Hadis uyduranlar, muhaddislerin de­vamlı takibi sonunda ya tezatlarının ya­kalanmasıyla veya kendilerini tanıyanla­rın haber vermesiyle yahut bizzat kendi itiraflarıyla belirlenmiş ve teşhir edilmiş­lerdir. Ebü’l-Hasan İbn Arrâk çeşitli hile­lerle hadislere zarar vermeye çalışanlardan 1790’ıni tesbit etmiştir. Muhaddisler. hadisin metninden Önce zikredilen ve metnin sa­hih veya zayıf oiuşu hakkında daha ilk an­da bilgi verdiğinden hadisin bir tür ga­ranti belgesi sayılan senedleri incelemek suretiyle o hadisi rivayet eden­ler arasında yalancıların bulunup bulun­madığını tesbite çalışmışlar, ayrıca güve­nilir bir metin elde etmek için metin ten­kidi esaslarını geliştirmişlerdir. “Cerh ve ta’dîl” denilen orijinal ten­kit yöntemiyle bir râvinin güvenilirliği hakkında bilinmesi gereken her bilgiyi el­de etmişler, onun âdil, sika, hıfz ve itkan sahibi biri mi yoksa yalancı, gaflet sahi­bi, hafızası zayıf ve vehimli bir kimse mi olduğunu ortaya çıkarmışlardır. Hadisle­rin sağlam bir şekilde rivayet edilmesini temin maksadıyla büyük gayret gösteren Hz. Ömer, Ali, Âişe, Abdullah b. Abbas ve Enes b. Mâlik gibi sahâbîlerden sonra tenkit faaliyeti tabiîn ve tebeu’t-tâbiîn devirleriyle daha sonraki dönemlerde ti­tizlikle devam etmiş, hadislerin dinin kay­naklarından biri olduğu anlayışıyla taraf­sız hareket eden münekkitler yetişmiş ve bu konuda önemli eserler ortaya kon­muştur.

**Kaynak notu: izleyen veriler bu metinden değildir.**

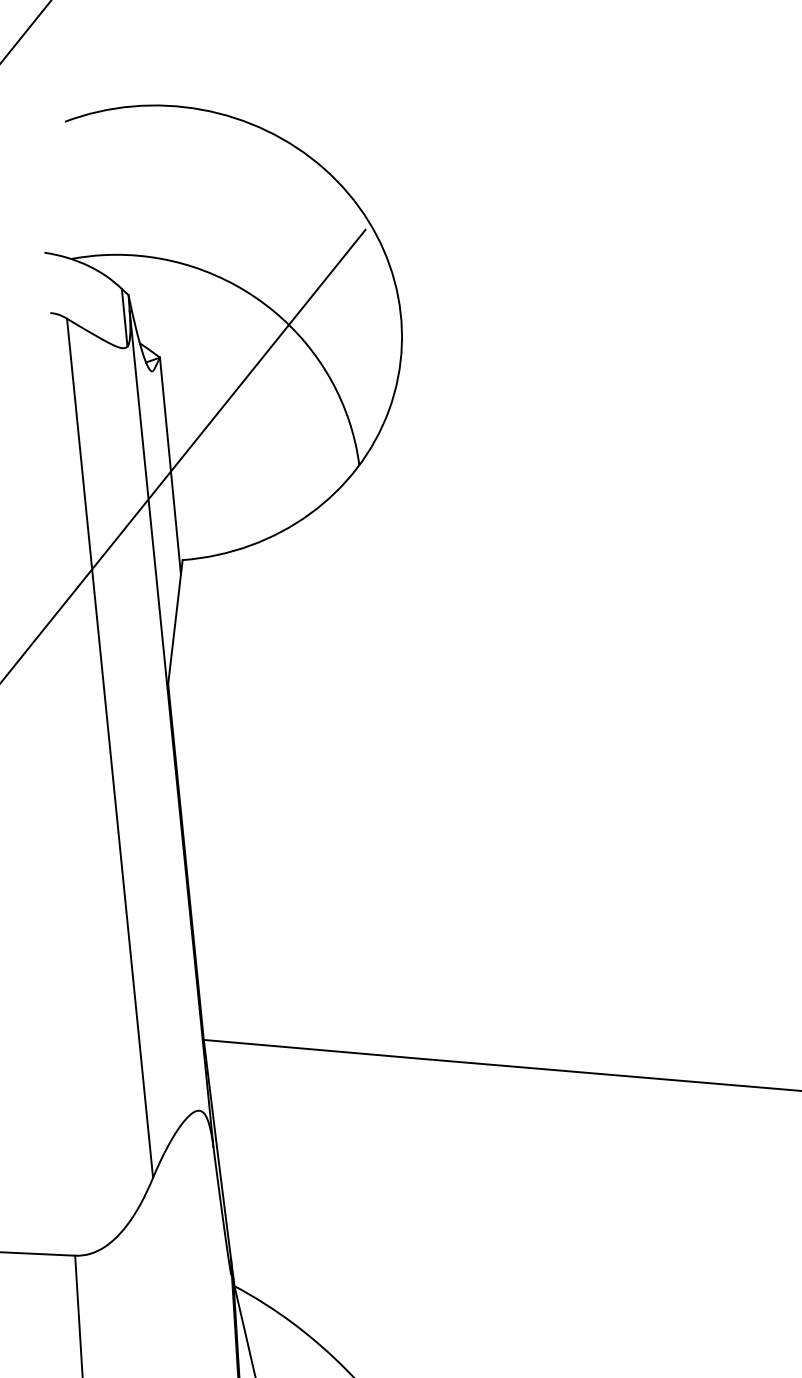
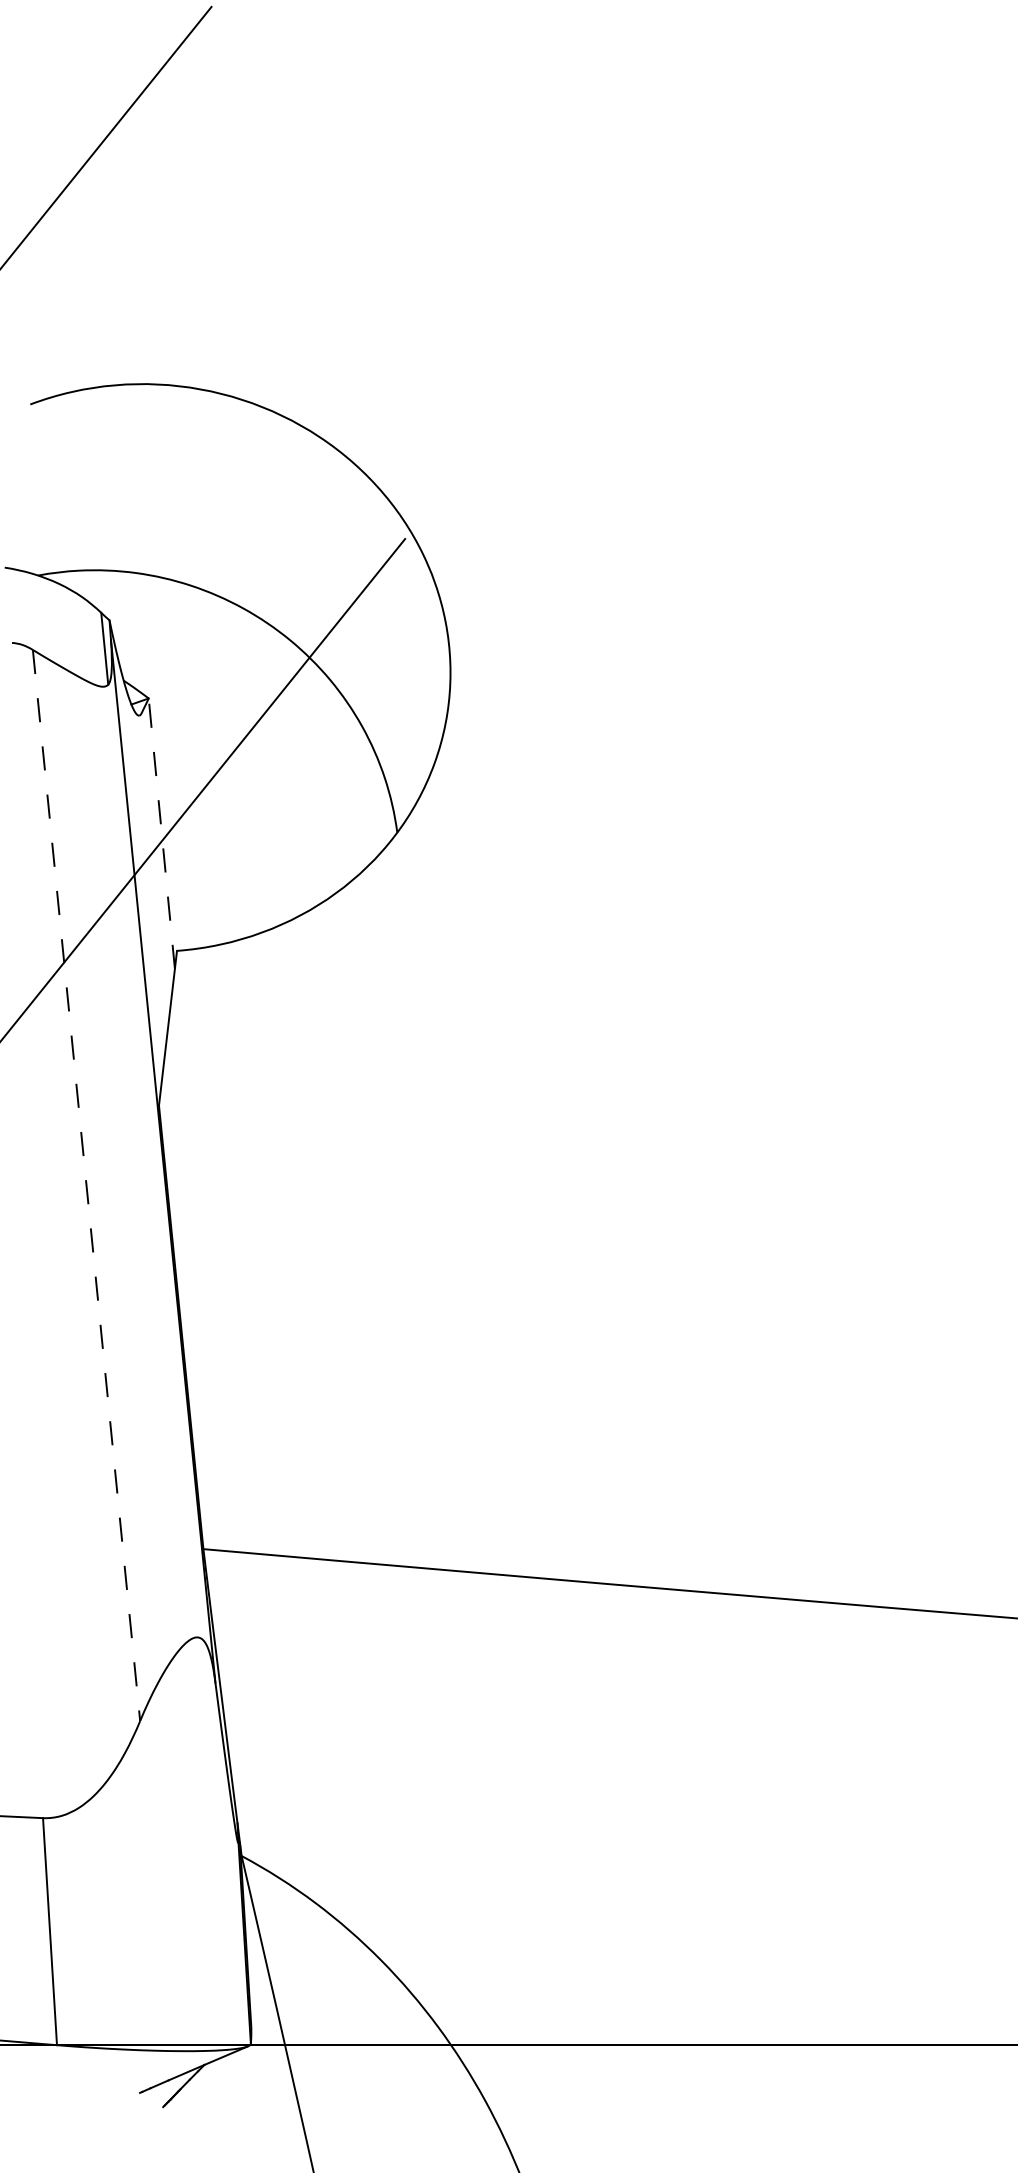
line: (170, 465) -> (161, 833), solid -> dashed
line: (110, 749) -> (86, 1186), solid -> dashed

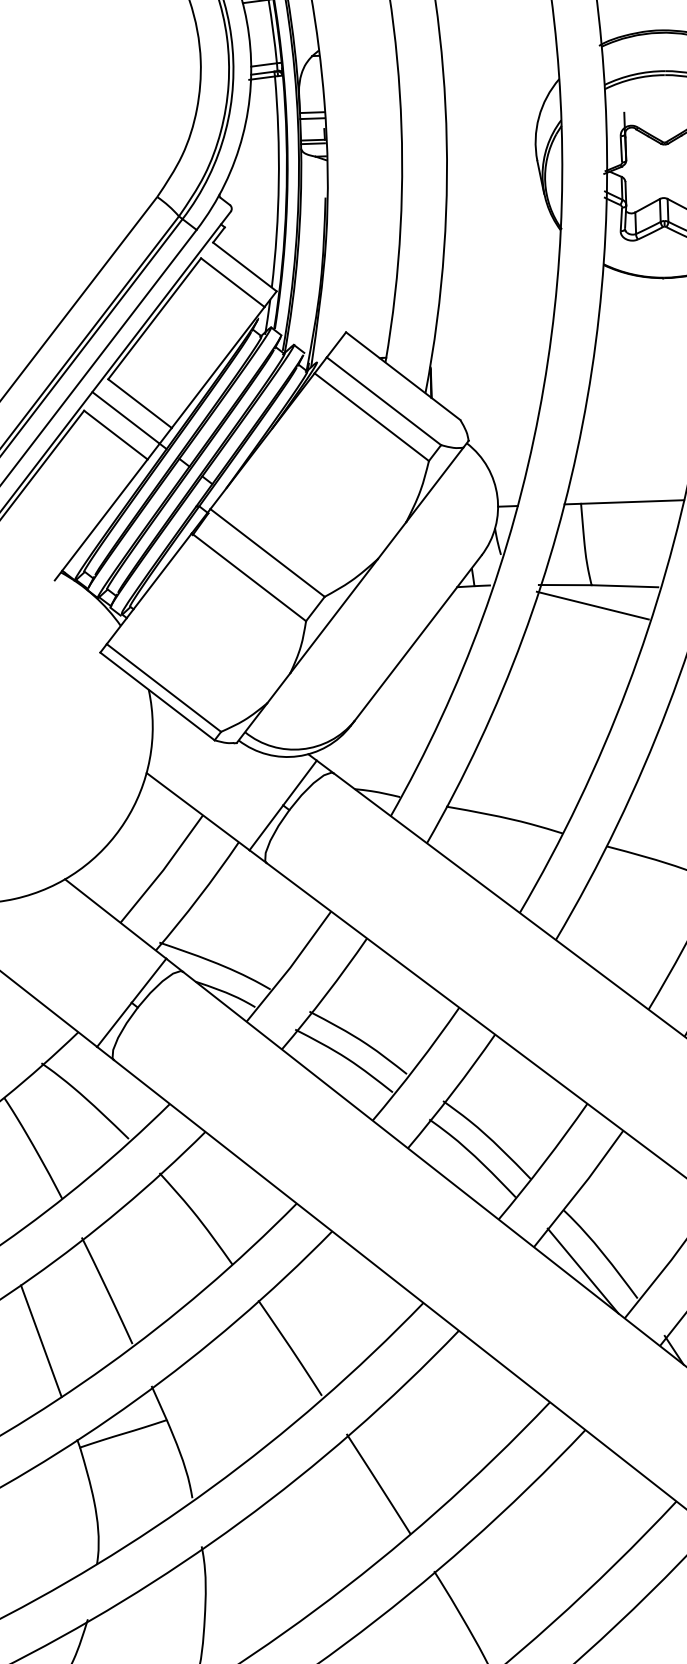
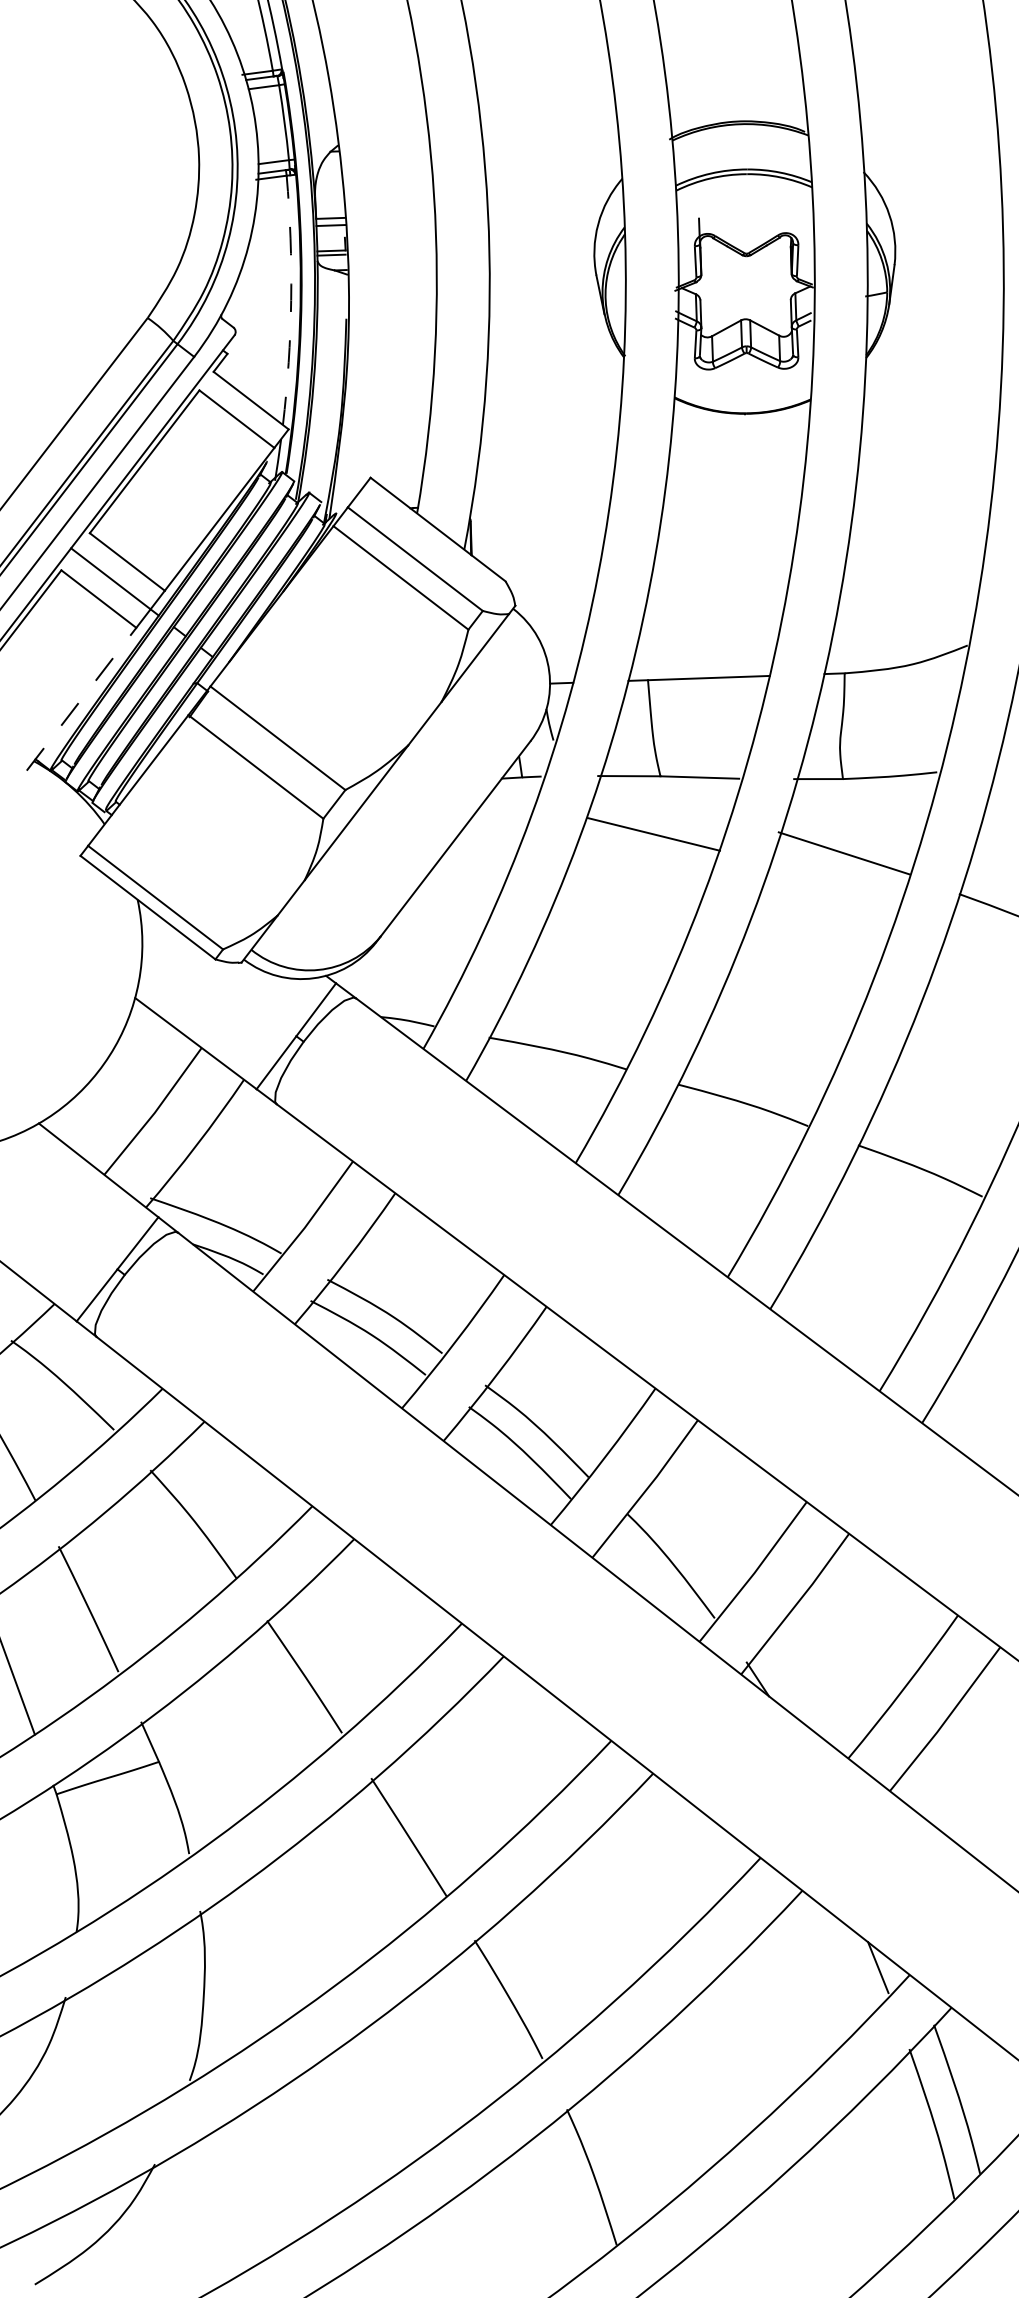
arc: (279, 182) -> (291, 300), solid -> dashed
line: (101, 520) -> (81, 699), solid -> dashed
line: (592, 605) -> (653, 834), moved
line: (583, 1270) -> (650, 1585), removed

Uydurma sözleri Resûl-i Ekrem’in ha­dislerinden ayırmada ihtisas kazanmış âlimler bu hususta bazı ipuçları tesbit etmişlerdir. Hadis diye nakledilen bir ha­berin dil kurallarına aykırı olması, “Yeşile ve güzel kadına bakmak görme duyusu­nu arttırır” cümlesinde olduğu gibi pey­gamber sözünde bulunmaması gereken bir anlamsızlık veya yatsı namazını kılma­yan kimseye Allah Teâlâ’nın, “Ben senin rabbin değilim, kendine başka bir ilâh ara” diyeceğini belirten sözdeki gibi bir ölçüsüzlük taşıması, güvenilir hadis kitap­larında bulunmaması, birçok sahâbînin görmesi gereken bir olayı sadece bir ki­şinin gördüğünü ileri sürmesi, “Zinadan doğan çocuk cennete girmez” sözü gibi Kur’an’a ve sahih sünnete aykırı olması, “Patlıcan her derde devadır” sözünde ol­duğu gibi akla ve gözlemlere ters düş­mesi, tarihî gerçeklerle bağdaşmaması onun hadis diye kabul edilmesine engel teşkil eden başlıca hususlardır.

Allah Teâlâ, Resûl-i Ekrem’in yaşayışını izlemeyi, onun Kur’an hakkındaki açıkla­malarını öğrenmeyi emretmişken hadis diye ortaya atılan sözler müslümanların bu hedefe ulaşmasını ve dini doğru anla­masını bir ölçüde zorlaştırmıştır. Siyasî düşüncelerini veya mezheplerini dinin önüne geçiren, kendilerini daha haklı göstermek için peygamberlerine iftira edenler müslümanlar arasında daha çok bölünmelere sebep olmuşlar, eski dinlere ait hurafeleri Peygamber diliyle sevimli göstermeye çalışan zındıklar veya cahil va­izler dine ilgi duyanları ondan soğutmuş­lardır. Kur’an ve hadislerde ibadete ve iyi­liğe özendiren, kötülüklerden sakındıran emir ve yasaklar ölçülü bir şekilde verildi­ği halde bu ölçülerin göz ardı edildiği uy­durmalar müslümanların ya aşın ümide kapılmasına yol açmış yahut onları aşırı korkuya iterek dinden uzaklaştırmıştır.